Des recherches supplémentaires seront nécessaires pour déterminer la molécule surveillée par le cerveau pour suivre les niveaux de fatigue mentale et la ou les régions du cerveau qui détectent ces changements.

Le Dr Holroyd a déclaré qu’il était sûr que les résultats « généreront beaucoup de discussions et d’intérêt dans le domaine ». Cependant, il a déclaré qu’il restait encore plusieurs questions importantes à résoudre.

« Wiehler et al. ont démontré que les niveaux de glutamate dans le [LPFC] et les sentiments d’effort cognitif sont associés les uns aux autres, mais ils n’ont pas montré de lien de causalité entre les deux », a-t-il déclaré. MNT.

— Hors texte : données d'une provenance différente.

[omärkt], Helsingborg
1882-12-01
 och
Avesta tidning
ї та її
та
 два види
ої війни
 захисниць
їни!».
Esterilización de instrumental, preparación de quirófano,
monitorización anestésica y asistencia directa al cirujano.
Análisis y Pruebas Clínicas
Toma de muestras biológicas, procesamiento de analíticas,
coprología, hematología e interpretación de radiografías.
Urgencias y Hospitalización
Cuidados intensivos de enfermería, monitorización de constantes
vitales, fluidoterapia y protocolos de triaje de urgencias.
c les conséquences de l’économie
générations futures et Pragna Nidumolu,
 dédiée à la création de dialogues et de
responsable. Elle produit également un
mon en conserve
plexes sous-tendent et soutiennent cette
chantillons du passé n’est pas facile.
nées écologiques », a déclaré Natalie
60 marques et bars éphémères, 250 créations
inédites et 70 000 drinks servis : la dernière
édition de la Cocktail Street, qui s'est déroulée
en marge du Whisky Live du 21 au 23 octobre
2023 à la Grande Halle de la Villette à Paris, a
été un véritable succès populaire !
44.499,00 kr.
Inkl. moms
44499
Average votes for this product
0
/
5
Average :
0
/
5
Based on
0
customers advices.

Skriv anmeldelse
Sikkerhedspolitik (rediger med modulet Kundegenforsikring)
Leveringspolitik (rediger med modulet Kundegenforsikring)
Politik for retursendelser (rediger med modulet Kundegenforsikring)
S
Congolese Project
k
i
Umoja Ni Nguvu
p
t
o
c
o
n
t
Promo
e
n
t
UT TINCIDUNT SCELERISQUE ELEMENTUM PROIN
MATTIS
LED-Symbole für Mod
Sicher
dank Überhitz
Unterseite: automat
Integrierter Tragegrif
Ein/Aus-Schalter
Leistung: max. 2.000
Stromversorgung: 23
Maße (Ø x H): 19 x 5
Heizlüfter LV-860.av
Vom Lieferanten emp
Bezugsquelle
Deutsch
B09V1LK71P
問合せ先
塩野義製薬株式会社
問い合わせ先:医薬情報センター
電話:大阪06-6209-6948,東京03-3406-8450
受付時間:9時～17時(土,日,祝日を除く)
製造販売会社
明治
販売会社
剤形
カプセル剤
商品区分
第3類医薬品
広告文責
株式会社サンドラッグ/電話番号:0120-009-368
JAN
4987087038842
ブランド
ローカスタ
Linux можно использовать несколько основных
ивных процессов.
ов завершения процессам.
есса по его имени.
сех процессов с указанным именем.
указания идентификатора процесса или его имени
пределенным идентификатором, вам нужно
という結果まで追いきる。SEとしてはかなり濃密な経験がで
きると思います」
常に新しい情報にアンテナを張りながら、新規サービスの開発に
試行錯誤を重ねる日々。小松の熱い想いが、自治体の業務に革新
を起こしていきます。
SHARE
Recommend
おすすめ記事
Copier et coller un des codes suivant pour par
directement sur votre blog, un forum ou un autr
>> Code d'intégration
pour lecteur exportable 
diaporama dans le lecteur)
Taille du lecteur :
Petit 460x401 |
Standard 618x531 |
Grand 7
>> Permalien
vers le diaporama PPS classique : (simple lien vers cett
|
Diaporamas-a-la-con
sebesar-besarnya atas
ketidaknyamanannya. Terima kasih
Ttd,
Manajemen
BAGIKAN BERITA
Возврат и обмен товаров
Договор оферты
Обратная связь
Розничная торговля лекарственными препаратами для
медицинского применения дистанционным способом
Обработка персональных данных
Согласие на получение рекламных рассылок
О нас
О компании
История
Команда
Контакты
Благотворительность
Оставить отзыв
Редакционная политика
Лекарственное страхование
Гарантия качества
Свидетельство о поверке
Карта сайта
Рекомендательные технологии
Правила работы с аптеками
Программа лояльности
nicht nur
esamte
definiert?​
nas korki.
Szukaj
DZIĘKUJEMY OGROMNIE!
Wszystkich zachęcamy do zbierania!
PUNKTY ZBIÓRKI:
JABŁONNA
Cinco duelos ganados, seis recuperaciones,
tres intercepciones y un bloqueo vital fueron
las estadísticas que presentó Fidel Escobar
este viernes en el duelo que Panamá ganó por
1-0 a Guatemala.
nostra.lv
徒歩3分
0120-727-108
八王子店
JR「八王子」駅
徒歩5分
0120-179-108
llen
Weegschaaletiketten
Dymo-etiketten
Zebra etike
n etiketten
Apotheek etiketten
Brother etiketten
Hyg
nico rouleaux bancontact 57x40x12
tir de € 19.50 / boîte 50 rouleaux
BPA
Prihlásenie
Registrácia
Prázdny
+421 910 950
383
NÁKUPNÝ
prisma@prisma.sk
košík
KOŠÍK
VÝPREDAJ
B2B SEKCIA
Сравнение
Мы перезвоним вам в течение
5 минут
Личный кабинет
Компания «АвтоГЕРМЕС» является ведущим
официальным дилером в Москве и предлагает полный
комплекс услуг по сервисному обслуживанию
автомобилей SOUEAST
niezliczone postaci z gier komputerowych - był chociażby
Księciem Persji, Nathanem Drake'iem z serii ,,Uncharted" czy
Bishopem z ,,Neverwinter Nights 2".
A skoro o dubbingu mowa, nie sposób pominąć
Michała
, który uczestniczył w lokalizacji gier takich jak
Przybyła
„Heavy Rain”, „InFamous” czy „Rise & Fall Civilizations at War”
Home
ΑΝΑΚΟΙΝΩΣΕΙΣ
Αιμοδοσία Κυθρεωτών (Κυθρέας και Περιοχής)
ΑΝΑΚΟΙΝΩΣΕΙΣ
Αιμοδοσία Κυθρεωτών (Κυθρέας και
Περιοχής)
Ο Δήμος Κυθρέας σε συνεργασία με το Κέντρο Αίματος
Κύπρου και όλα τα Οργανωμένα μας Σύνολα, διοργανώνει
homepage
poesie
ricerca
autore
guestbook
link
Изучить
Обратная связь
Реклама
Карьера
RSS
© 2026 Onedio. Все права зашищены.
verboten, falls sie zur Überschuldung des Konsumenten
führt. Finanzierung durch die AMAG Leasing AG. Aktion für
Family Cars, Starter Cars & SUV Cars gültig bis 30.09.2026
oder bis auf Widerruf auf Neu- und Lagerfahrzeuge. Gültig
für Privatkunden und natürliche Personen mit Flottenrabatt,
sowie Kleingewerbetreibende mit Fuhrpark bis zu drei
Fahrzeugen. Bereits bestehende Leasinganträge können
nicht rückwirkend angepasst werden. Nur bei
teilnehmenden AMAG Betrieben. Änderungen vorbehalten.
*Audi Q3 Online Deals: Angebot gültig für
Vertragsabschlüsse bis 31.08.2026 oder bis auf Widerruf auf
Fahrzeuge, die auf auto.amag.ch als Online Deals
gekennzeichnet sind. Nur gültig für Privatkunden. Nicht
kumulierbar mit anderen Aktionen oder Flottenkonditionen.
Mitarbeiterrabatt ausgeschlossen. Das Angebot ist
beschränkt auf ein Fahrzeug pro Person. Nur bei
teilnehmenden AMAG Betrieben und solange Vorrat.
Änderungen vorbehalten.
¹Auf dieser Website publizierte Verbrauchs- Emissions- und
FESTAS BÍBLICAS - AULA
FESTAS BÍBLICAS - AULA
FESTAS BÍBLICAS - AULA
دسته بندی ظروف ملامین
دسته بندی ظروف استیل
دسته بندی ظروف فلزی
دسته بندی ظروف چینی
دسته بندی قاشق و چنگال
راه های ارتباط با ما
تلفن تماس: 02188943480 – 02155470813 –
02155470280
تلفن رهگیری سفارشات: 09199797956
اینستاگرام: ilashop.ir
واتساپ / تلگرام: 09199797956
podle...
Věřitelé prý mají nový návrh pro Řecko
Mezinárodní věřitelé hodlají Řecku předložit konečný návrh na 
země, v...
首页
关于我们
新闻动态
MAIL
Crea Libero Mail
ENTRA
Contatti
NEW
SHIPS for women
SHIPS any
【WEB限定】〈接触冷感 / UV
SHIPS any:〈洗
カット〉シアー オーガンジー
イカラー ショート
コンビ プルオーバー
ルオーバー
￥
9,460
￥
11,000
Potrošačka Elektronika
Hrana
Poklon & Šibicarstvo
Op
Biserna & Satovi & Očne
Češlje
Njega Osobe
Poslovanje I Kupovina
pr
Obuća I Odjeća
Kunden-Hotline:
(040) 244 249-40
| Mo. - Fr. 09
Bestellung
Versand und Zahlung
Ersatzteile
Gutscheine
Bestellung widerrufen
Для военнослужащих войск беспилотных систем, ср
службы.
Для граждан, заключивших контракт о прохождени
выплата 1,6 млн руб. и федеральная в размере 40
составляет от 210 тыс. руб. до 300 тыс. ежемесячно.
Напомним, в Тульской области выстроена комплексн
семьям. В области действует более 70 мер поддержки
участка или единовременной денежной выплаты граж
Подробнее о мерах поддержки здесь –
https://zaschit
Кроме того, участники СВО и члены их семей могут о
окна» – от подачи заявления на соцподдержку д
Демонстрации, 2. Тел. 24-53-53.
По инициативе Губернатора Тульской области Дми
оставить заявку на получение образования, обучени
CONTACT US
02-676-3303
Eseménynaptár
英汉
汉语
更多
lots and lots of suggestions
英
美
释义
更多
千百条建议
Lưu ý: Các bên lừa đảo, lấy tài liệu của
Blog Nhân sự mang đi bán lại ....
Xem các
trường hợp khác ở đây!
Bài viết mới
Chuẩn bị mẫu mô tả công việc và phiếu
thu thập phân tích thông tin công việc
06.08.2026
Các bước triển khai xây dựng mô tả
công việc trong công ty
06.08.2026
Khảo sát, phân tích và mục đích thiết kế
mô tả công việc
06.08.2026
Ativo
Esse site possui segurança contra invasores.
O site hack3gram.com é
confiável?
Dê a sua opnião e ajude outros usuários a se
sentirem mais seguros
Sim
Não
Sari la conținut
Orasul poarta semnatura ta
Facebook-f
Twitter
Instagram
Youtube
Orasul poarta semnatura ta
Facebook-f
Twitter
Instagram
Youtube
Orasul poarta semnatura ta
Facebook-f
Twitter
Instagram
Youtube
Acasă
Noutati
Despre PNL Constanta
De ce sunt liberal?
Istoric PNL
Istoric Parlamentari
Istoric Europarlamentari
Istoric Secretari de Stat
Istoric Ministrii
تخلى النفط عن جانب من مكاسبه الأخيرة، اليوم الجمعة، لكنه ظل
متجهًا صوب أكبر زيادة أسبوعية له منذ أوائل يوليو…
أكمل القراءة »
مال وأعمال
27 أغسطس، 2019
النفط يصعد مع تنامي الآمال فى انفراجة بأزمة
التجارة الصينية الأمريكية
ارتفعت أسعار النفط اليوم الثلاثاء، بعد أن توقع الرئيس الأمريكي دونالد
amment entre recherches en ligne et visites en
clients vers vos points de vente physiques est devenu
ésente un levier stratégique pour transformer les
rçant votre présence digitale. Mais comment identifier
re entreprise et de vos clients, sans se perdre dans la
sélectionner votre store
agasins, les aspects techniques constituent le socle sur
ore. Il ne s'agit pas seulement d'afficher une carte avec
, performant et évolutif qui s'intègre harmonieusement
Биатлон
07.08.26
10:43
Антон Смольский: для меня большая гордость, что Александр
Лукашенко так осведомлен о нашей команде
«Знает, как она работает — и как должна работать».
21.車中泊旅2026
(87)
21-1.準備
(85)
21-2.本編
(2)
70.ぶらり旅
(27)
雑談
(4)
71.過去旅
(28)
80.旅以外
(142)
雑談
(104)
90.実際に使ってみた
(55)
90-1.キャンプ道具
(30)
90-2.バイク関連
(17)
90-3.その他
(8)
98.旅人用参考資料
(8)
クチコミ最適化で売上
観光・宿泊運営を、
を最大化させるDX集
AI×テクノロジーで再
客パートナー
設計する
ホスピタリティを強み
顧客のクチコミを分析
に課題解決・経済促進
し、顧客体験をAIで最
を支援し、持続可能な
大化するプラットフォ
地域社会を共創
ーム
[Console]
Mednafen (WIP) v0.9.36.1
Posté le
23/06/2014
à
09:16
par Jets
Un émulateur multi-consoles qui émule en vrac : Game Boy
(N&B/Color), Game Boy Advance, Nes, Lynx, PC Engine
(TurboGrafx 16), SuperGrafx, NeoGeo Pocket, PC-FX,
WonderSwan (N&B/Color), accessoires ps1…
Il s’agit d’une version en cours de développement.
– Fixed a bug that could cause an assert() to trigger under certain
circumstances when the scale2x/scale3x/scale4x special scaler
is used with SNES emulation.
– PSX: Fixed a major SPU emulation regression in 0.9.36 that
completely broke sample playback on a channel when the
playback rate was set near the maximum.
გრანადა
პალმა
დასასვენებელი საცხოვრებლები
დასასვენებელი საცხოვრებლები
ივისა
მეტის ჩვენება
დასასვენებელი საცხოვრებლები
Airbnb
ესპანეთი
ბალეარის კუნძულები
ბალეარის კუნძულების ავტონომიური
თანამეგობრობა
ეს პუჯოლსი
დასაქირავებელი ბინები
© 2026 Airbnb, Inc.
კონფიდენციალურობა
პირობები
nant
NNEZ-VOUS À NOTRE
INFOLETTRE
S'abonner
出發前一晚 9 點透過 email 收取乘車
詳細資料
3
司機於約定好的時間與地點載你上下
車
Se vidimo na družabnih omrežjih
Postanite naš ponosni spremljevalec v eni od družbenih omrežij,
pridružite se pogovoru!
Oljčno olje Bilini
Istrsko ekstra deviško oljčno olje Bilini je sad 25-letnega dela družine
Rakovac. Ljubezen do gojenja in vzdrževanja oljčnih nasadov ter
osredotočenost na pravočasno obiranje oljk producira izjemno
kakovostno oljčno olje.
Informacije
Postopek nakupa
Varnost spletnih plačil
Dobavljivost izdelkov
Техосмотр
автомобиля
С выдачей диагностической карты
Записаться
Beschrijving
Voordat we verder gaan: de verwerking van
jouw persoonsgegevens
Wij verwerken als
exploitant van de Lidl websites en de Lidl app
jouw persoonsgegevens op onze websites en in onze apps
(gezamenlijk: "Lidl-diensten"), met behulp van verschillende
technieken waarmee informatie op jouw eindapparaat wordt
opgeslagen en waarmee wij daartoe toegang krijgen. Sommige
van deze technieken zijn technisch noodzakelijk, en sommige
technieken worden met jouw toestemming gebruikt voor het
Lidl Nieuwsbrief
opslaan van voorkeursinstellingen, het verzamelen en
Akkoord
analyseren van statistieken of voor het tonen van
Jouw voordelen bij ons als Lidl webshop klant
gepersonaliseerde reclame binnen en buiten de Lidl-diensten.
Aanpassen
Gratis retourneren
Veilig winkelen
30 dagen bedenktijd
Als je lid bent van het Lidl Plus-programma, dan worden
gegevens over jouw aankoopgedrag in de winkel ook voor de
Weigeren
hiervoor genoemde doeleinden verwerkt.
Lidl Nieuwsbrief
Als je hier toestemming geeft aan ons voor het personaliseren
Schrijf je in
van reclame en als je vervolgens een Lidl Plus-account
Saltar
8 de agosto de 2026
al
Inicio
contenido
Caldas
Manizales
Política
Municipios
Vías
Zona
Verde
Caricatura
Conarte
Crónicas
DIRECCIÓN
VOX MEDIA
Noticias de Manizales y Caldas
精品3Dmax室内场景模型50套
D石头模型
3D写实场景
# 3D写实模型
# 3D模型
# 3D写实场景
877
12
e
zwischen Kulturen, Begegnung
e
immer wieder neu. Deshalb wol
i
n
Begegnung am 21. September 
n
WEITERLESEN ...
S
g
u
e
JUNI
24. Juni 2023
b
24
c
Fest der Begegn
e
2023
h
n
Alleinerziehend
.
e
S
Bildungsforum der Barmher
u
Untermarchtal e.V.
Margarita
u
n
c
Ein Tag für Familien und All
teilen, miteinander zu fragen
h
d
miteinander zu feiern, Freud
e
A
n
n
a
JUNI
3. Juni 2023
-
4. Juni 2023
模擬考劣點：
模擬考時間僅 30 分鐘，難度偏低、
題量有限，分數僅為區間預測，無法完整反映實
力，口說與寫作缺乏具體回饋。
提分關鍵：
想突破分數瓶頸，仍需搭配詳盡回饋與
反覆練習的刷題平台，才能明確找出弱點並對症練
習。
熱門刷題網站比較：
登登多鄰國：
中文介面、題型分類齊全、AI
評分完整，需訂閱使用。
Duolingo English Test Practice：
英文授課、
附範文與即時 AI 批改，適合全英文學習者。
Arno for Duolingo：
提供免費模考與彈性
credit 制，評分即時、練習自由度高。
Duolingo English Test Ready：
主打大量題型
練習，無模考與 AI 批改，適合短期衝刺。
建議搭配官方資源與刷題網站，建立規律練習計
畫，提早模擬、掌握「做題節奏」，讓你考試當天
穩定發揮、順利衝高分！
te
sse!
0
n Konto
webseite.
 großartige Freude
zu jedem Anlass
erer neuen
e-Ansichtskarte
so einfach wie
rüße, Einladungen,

« Des expériences devront être menées pour montrer que l’augmentation des concentrations de glutamate entraîne les sensations d’effort cognitif de manière causale. Cela semble difficile et peut-être même impossible compte tenu des méthodes existantes.
— Dr Clay Holroyd

« [O]on aimerait également savoir pourquoi l’activité LPFC, en particulier, entraîne des concentrations excessives de glutamate ; une grande partie du reste du cerveau semble travailler tout aussi dur même lors de tâches faciles, alors pourquoi l’activité dans ces zones cérébrales n’entraîne-t-elle pas également un excès de glutamate ? En d’autres termes, quel est le processus neuronal associé à l’effort cognitif qui produit uniquement du glutamate dans le LPFC ? » il ajouta.